Educated at Princeton, Oxford and Columbia Law School, Charles Fried, the Beneficial Professor of Law, has been teaching at Harvard Law School since 1961, where he was the Carter Professor of General Jurisprudence. He was Solicitor General of the United States from 1985-89, and an Associate Justice of the Supreme Judicial Court of Massachusetts from1995-99. He returned to Harvard with his present title in 1999.
Professor Fried's scholarly and teaching interests have been moved by the connection between normative theory and the concrete institutions of public and private law. During his Harvard career he has taught Criminal Law, Commercial Law, Roman Law, Torts, Contracts, Labor Law, Constitutional Law and Federal Courts, Appellate and Supreme Court Advocacy.
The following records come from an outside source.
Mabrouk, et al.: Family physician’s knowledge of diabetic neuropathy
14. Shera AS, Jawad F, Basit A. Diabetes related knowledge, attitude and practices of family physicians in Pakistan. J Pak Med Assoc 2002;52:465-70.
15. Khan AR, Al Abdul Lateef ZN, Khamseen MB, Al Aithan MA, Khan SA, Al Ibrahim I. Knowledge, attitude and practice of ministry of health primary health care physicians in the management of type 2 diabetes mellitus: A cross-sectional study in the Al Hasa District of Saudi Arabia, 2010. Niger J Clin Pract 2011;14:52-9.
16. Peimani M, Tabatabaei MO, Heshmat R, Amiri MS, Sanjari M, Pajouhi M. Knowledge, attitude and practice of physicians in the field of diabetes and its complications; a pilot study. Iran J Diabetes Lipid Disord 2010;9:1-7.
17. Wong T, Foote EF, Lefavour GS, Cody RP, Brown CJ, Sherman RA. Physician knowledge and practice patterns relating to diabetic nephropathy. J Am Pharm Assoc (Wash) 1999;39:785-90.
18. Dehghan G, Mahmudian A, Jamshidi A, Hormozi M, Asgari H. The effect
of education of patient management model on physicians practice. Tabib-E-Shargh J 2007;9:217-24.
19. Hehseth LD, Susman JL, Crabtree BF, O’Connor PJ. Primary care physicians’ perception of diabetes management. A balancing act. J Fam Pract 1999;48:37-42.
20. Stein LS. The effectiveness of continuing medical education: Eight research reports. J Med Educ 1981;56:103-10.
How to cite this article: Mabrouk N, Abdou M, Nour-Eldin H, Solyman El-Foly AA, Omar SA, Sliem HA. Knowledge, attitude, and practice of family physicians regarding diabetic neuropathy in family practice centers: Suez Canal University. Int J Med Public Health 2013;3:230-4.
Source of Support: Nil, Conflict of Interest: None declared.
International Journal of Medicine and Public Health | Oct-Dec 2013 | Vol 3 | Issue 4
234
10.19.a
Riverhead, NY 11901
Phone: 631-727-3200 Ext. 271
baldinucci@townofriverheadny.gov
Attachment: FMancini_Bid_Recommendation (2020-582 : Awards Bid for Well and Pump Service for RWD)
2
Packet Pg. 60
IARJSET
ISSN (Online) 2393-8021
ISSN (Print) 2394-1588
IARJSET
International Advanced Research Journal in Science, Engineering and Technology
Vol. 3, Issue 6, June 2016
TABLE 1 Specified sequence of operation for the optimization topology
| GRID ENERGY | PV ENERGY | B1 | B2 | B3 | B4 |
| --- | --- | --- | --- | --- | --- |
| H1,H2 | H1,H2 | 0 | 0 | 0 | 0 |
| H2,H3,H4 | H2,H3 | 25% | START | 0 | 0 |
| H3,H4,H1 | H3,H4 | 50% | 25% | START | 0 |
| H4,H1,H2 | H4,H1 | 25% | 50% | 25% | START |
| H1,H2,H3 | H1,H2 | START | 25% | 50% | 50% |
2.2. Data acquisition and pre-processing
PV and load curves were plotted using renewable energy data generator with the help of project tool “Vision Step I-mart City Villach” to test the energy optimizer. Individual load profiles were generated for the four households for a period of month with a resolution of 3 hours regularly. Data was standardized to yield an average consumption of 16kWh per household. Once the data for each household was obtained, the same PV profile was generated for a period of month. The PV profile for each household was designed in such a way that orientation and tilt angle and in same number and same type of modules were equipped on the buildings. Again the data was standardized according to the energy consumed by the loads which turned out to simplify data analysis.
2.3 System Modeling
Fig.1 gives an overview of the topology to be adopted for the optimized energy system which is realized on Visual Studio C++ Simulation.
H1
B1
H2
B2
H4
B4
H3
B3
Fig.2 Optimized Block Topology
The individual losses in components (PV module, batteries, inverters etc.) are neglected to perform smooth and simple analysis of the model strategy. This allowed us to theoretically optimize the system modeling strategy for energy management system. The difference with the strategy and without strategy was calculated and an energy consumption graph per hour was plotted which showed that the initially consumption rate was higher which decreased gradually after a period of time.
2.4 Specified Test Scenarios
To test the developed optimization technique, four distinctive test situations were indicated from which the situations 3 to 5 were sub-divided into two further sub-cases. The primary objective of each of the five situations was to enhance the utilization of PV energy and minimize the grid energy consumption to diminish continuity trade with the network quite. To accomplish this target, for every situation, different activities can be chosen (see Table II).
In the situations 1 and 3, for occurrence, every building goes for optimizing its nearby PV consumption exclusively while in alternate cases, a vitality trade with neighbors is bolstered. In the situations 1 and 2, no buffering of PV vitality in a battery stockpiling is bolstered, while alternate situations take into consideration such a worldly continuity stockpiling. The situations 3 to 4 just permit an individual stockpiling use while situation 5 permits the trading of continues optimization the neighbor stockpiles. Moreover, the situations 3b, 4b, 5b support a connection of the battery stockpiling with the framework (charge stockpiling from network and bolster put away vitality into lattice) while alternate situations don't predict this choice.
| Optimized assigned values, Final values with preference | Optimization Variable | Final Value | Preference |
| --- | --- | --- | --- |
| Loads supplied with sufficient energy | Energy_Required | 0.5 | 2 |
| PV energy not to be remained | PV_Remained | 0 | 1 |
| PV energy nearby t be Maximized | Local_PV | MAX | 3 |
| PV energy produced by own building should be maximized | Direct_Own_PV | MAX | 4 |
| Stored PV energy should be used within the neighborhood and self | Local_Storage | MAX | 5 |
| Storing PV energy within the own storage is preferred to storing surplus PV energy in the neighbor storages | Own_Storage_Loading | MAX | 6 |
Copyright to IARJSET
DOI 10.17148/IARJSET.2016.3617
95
The author of many books and articles, his Anatomy of Values (1970), Right and Wrong (1978), and Modern Liberty (2006) develop themes in moral and political philosophy with applications to law. Contract as Promise (1980), Making Tort Law (2003, with David Rosenberg) and Saying What the Law Is: The Constitution in the Supreme Court (2004) are fundamental inquiries into broad legal institutions. Order & Law: Arguing the Reagan Revolution (1991) discusses major themes developed in Professor Fried's time as Solicitor General. In recent years, he has taught Constitutional Law and Contracts, and as a teacher has argued a number of major cases in state and federal courts, most notably Daubert v. Merrell Dow Pharmaceuticals, in which the Supreme Court established the standards for the use of expert and scientific evidence in federal courts. He is a member of the National Academy of Sciences Institute of Medicine, the American Academy of Arts and Sciences, and the American Law Institute.
Professor Fried has been a Faculty Associate of the Ethics Center since 1990.